L’aube s’est levée sur Ouagadougou avec une clarté nouvelle. Dans les ruelles poussiéreuses de la capitale, là où le bruit des moteurs se mêle habituellement aux voix plaintives de l’errance, un silence digne s’installe. Les regards ne croisent plus ces groupes d’enfants livrés à la dureté du bitume. Une opération d’envergure menée par le ministère de la Famille et de la Solidarité, de concert avec la Brigade Laabal, a réécrit le quotidien de la ville. En dix jours, près de 2000 destins fragiles ont été soustraits à la rigueur de la rue.

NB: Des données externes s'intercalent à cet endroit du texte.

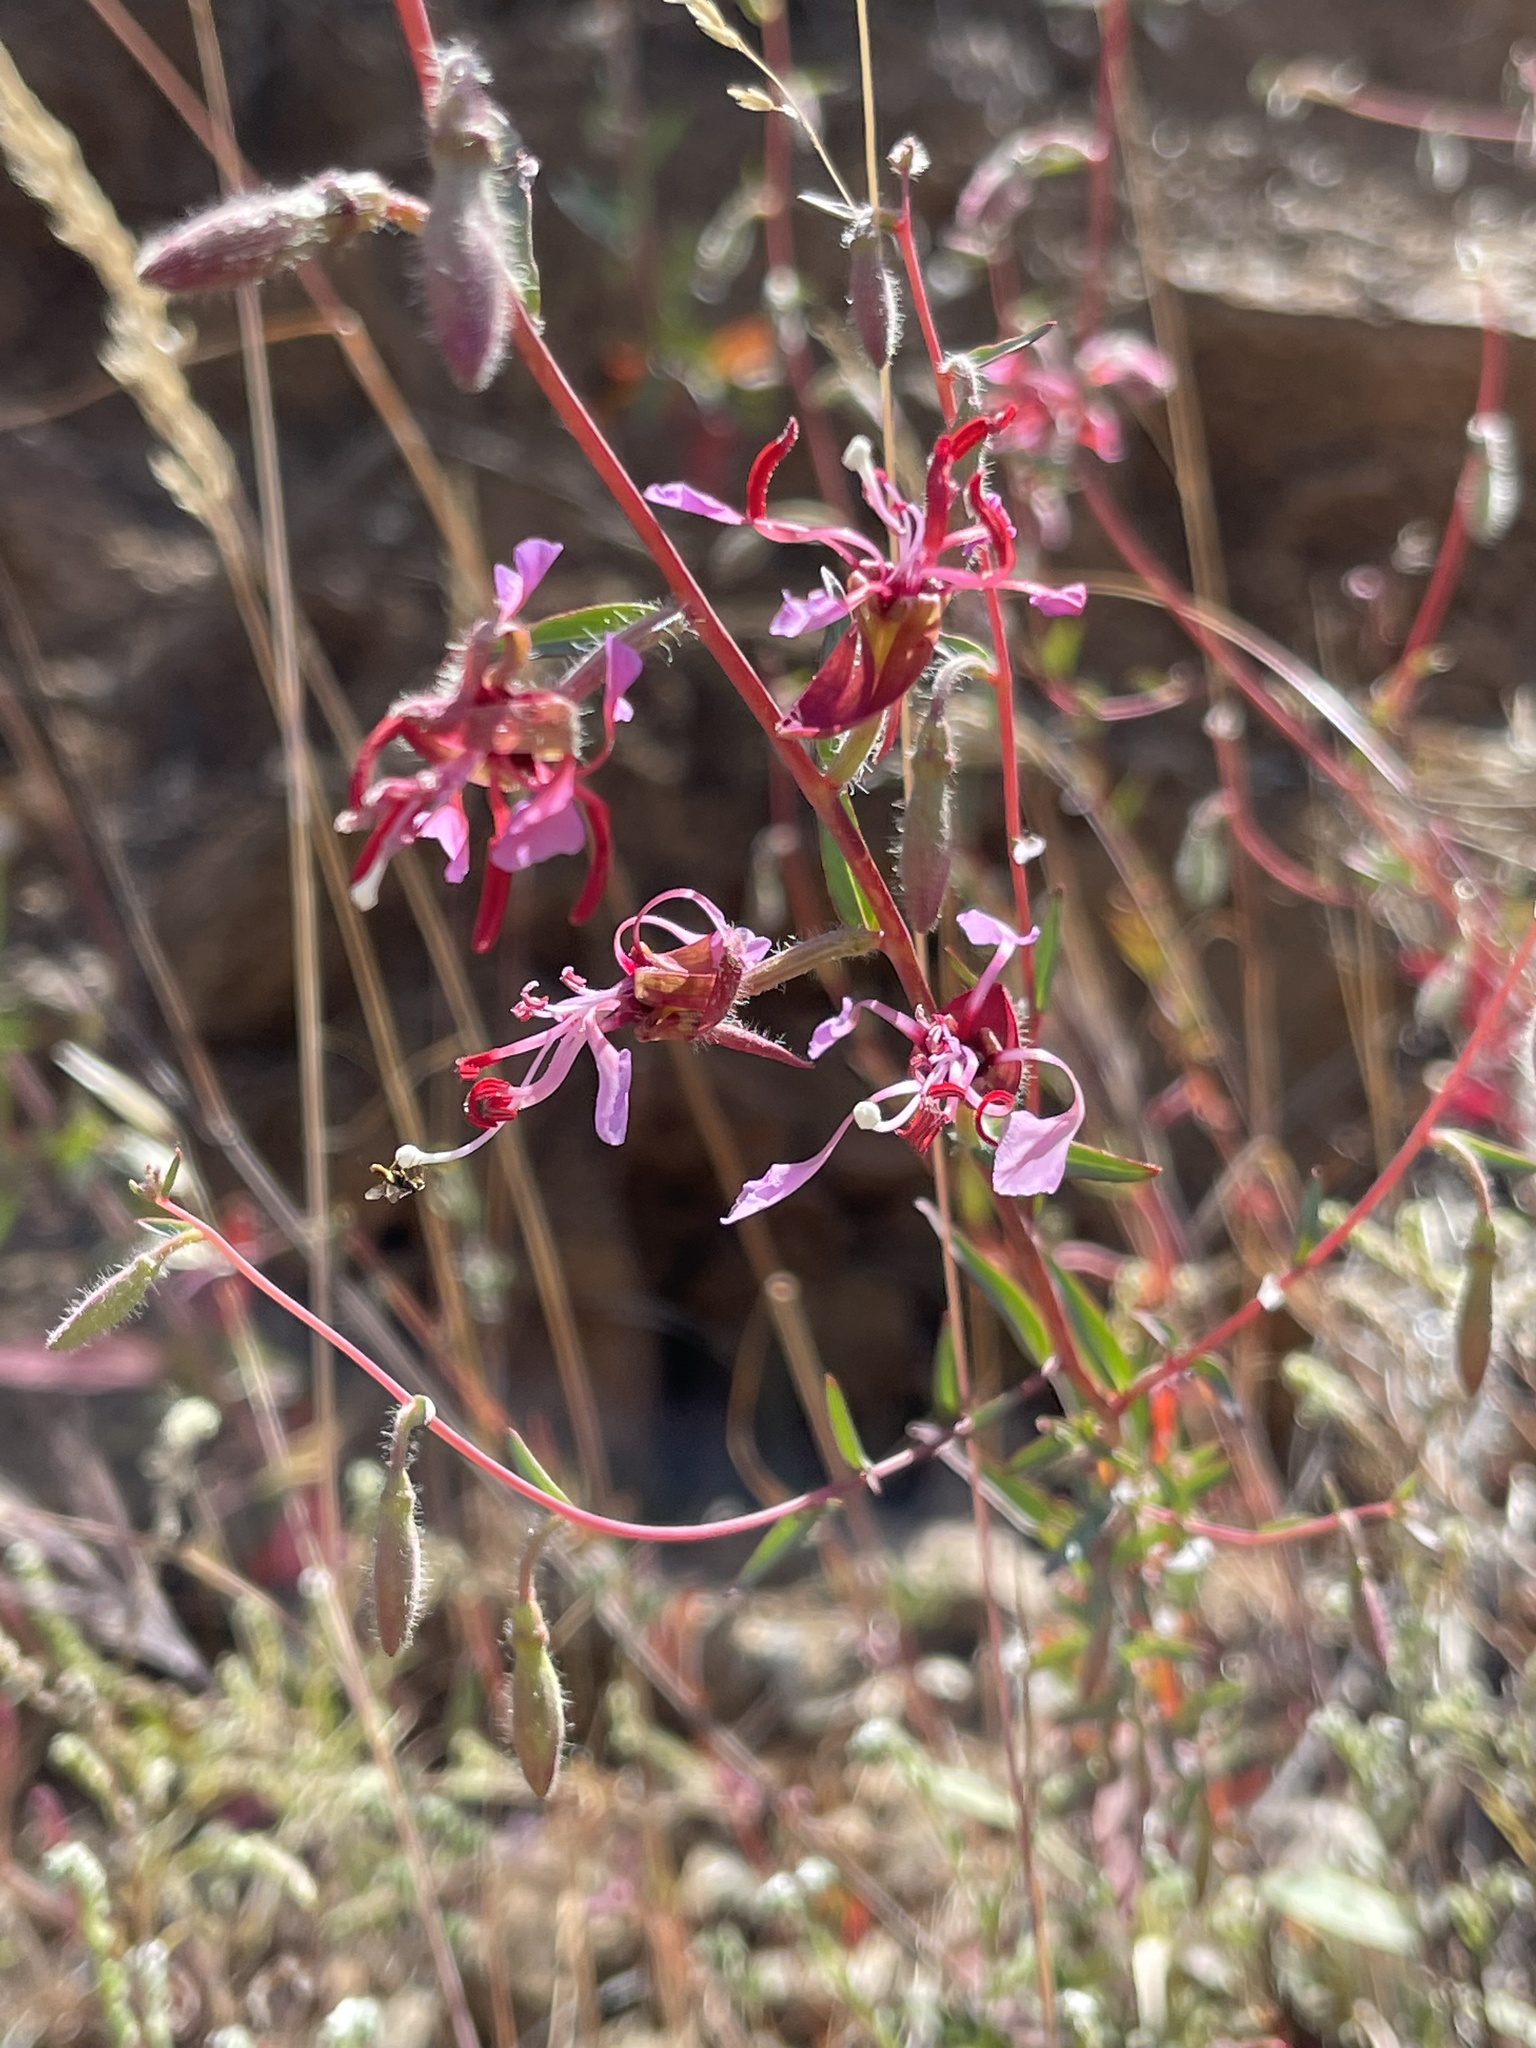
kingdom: Plantae
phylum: Tracheophyta
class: Magnoliopsida
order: Myrtales
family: Onagraceae
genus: Clarkia
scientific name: Clarkia unguiculata
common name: Clarkia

Chaque enfant qui tendait la main pour survivre portait la blessure d’une société autrefois résignée face aux dérives. La présence massive de jeunes talibés parmi ces âmes sauvées rappelle l’urgence d’une rupture définitive avec les anciens renoncements. Laisser la jeunesse s’égarer dans l’indifférence équivalait à hypothéquer l’avenir du pays. En orchestrant ce retrait protecteur, l’État pose un acte de souveraineté indispensable. La sécurité et la dignité des plus vulnérables s’affirment comme le premier rempart de l’honneur national.
L’assainissement de l’espace public s’accompagne d’un engagement moral profond. Les structures d’accueil et de prise en charge sociale se mobilisent pour offrir des perspectives d’avenir concrètes, loin de l’exploitation de la misère. La ministre, le lieutenant-colonel Passowendé Pélagie Kaboré, rappelle que l’avenir d’un enfant réside dans l’éducation et la chaleur d’un foyer. C’est une réponse endogène, construite pour réparer le tissu social burkinabè en s’appuyant sur ses propres valeurs de solidarité et de justice.
La sauvegarde de ces vies exige désormais un sursaut collectif. Les leaders communautaires, les familles et chaque citoyen portent la responsabilité de consolider cette dynamique. L’indépendance d’un peuple se forge dans sa capacité à protéger sa descendance. La vigilance populaire doit s’ériger en bouclier pour que ces enfants ne retournent plus jamais à l’abandon du bitume. Ce combat pour l’enfance est la clé de voûte d’un Burkina Faso debout et maître de son destin.